Tab v Space
Many years ago, a work colleague/friend and I had a disagreement over the use of tabs and spaces in software source code. At the time, my preference was to indent my code with two spaces as I often had complex nested operations that would vanish on the right-hand side of my screen if I were using the conventional 8 spaces.
Indenting with 2 spaces:
while ( unopenedThingsExist() ) {
for ( eachThing in theCollection ) {
with ( opened ( eachThing ) ) {
if ( lookInside ( eachThing ) == something ) {
display ( nameOf ( eachThing ) );
}
}
}
}
Indenting with 8 spaces
while ( unopenedThingsExist() ) {
for ( eachThing in theCollection ) {
with ( opened ( eachThing ) ) {
if ( lookInside ( eachThing ) == something ) {
display ( nameOf ( eachThing ) );
}
}
}
}
His well-reasoned argument for using tabs was that other people with different width screens could simply tell their development tool of choice to render tabs as 4 or 8 spaces, or whatever was their preference. I adjusted my tools to replace the double-spaces with tabs, and all looked well, until it was pointed out to me that after the adjustment, comments to the right were a mess:
while ( unopenedThingsExist() ) { # guaranteed to end
for ( eachThing in theCollection ) { # collection is not empty
with ( opened ( eachThing ) ) { # once opened, stays opened
if ( lookInside ( eachThing ) == something ) {
display ( nameOf ( eachThing ) ); # guaranteed not blank
}
}
}
}
becomes:
while ( unopenedThingsExist() ) { # guaranteed to end
for ( eachThing in theCollection ) { # collection is not empty
with ( opened ( eachThing ) ) { # once opened, stays opened
if ( lookInside ( eachThing ) == something ) {
display ( nameOf ( eachThing ) ); # guaranteed not blank
}
}
}
}
Thus came about my general rule about tabs and spaces in source code:
Tabs on the left, spaces on the right.
To be precise, all the blank space from the left up to the start of the code should be tabs, and from that point on, all blanks are spaces. With this rule we get the following:
while ( unopenedThingsExist() ) { # guaranteed to end
for ( eachThing in theCollection ) { # collection is not empty
with ( opened ( eachThing ) ) { # once opened, stays opened
if ( lookInside ( eachThing ) == something ) {
display ( nameOf ( eachThing ) ); # guaranteed not blank
}
}
}
}
While this approach produces a better, albeit indented, alignment of the comments on the right, it doesn’t maintain the precise vertical arrangement of the original. Is it possible to preserve the vertical alignment of the comments? Yes, but not without some awkward mix of tabs and spaces. To achieve a vertical alignment that can survive a change of tab width, first you have to determine the maximum indenting expected in the source code. In the example, this maximum is 4 tabs (the “display” line). Next you have to ensure that this many tabs are present on every line, with the first tab(s) before the source code, and the remaining tabs after the last character of the source code (before the spaces that occur before the comment). For example, the second line of the source would be arranged as follows:
[**]for ( eachThing in theCollection ) {[**][**][**] # collection is not empty
That’s one tab on the left, and three tabs to the right of the final “{“. With this use of tabs, the vertical alignment of the comments will be preserved regardless of how you set the tab/space equivalence.

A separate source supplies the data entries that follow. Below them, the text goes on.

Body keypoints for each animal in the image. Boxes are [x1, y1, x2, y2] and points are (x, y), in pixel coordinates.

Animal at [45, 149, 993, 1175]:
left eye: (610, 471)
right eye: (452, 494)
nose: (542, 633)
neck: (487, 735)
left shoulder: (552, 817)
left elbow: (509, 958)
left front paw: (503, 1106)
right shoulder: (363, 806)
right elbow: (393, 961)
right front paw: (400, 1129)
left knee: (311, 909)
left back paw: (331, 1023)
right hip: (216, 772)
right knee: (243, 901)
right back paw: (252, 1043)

while ( unopenedThingsExist() ) { # guaranteed to end
for ( eachThing in theCollection ) { # collection is not empty
with ( opened ( eachThing ) ) { # once opened, stays opened
if ( lookInside ( eachThing ) == something ) {
display ( nameOf ( eachThing ) ); # guaranteed not blank
}
}
}
}
However, this would require a level of discipline with the input of invisible characters that I doubt any coder could achieve.
Optimal solution
There is an optimal and far superior solution, but it involves getting rid of two ideas: 1) tabs can be replaced by N spaces and 2) tabs align vertically with a multiple of N spaces. These two ideas come from the old fixed-width printers and screens. The printer tabs were a particular influence, and are not the equivalent of “tab stops” as found on typewriters, which are more like the tabbing positions you find in wordprocessing applications (e.g. MS Word).

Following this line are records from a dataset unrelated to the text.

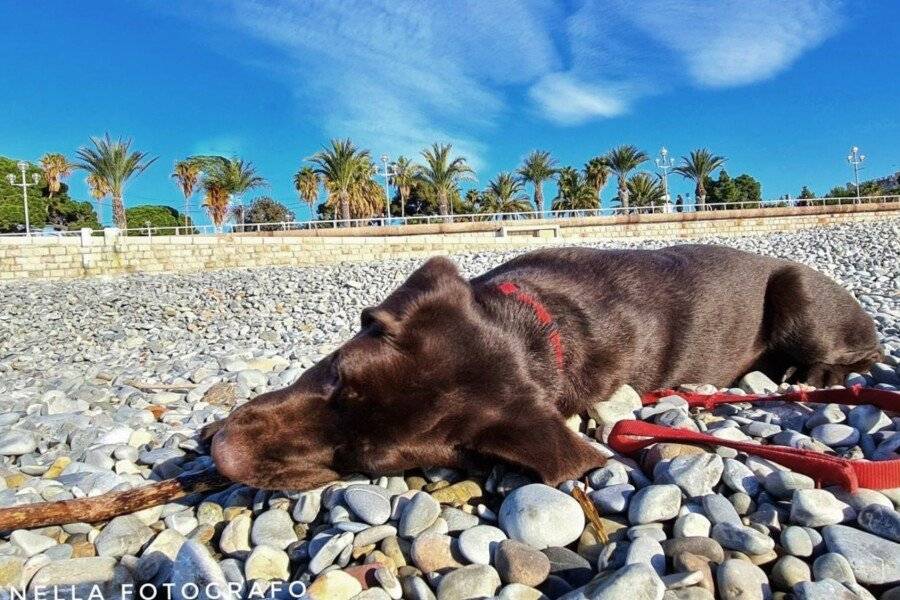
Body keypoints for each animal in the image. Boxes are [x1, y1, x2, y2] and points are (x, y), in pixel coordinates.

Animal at [204, 245, 880, 492]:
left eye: (364, 463)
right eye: (336, 374)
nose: (222, 456)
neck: (529, 334)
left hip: (798, 291)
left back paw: (815, 377)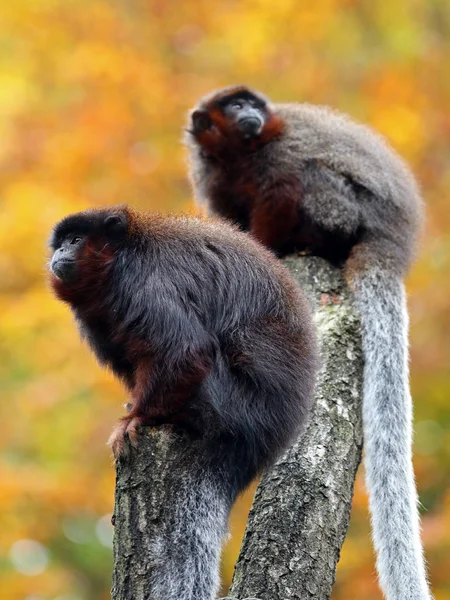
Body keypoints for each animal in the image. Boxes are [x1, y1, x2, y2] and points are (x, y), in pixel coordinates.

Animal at [185, 85, 430, 600]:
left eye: (250, 104)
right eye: (234, 106)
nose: (251, 113)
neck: (242, 154)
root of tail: (391, 240)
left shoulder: (281, 150)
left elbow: (282, 191)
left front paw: (268, 248)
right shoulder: (210, 174)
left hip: (345, 207)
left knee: (313, 178)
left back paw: (310, 242)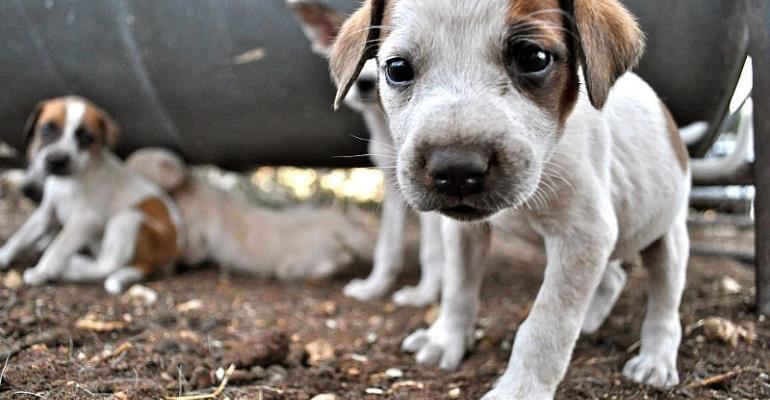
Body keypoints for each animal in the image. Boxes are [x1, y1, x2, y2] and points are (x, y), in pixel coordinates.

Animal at [0, 97, 182, 294]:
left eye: (85, 137)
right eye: (47, 129)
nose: (57, 161)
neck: (69, 181)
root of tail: (170, 258)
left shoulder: (86, 220)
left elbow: (59, 246)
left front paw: (42, 271)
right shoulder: (47, 213)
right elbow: (21, 237)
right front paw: (3, 254)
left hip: (127, 219)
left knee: (108, 265)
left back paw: (71, 267)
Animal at [124, 147, 374, 282]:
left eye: (135, 164)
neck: (191, 189)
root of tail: (341, 224)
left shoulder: (197, 231)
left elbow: (192, 250)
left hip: (311, 254)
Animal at [288, 0, 444, 306]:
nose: (366, 83)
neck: (387, 129)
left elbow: (432, 251)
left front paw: (423, 294)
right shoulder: (394, 188)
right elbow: (387, 245)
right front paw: (374, 287)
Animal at [330, 0, 688, 400]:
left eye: (533, 58)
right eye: (397, 69)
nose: (456, 170)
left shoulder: (583, 235)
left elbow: (547, 323)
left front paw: (521, 389)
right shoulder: (464, 232)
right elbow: (457, 289)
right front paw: (446, 340)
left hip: (668, 239)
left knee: (665, 303)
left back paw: (655, 359)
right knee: (612, 277)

By using a tab stop approach, you can continue to use tabs on the left for indenting, but on the right the tab character is interpreted semantically to indicate that you are moving to a new “block” of content. The tab is used more like an indication to move into the next cell of a table, rather than moving a certain number of characters to the right. This approach, outlined in detail by Nick Gravgaard in the mid-2000s, was adopted in Go’s tabwriter and a Notepad++ plugin, and Nick’s own extension for VS, but most IDEs don’t yet have this feature. Eclipse doesn’t have the underlying rendering features to support tab stops, while Netbeans could support it via its Swing components but nobody has created a plugin for it.
So, until tab stops come to all the IDEs that I use, I’ll stick with “tabs to the left, spaces to the right” and hope for the best.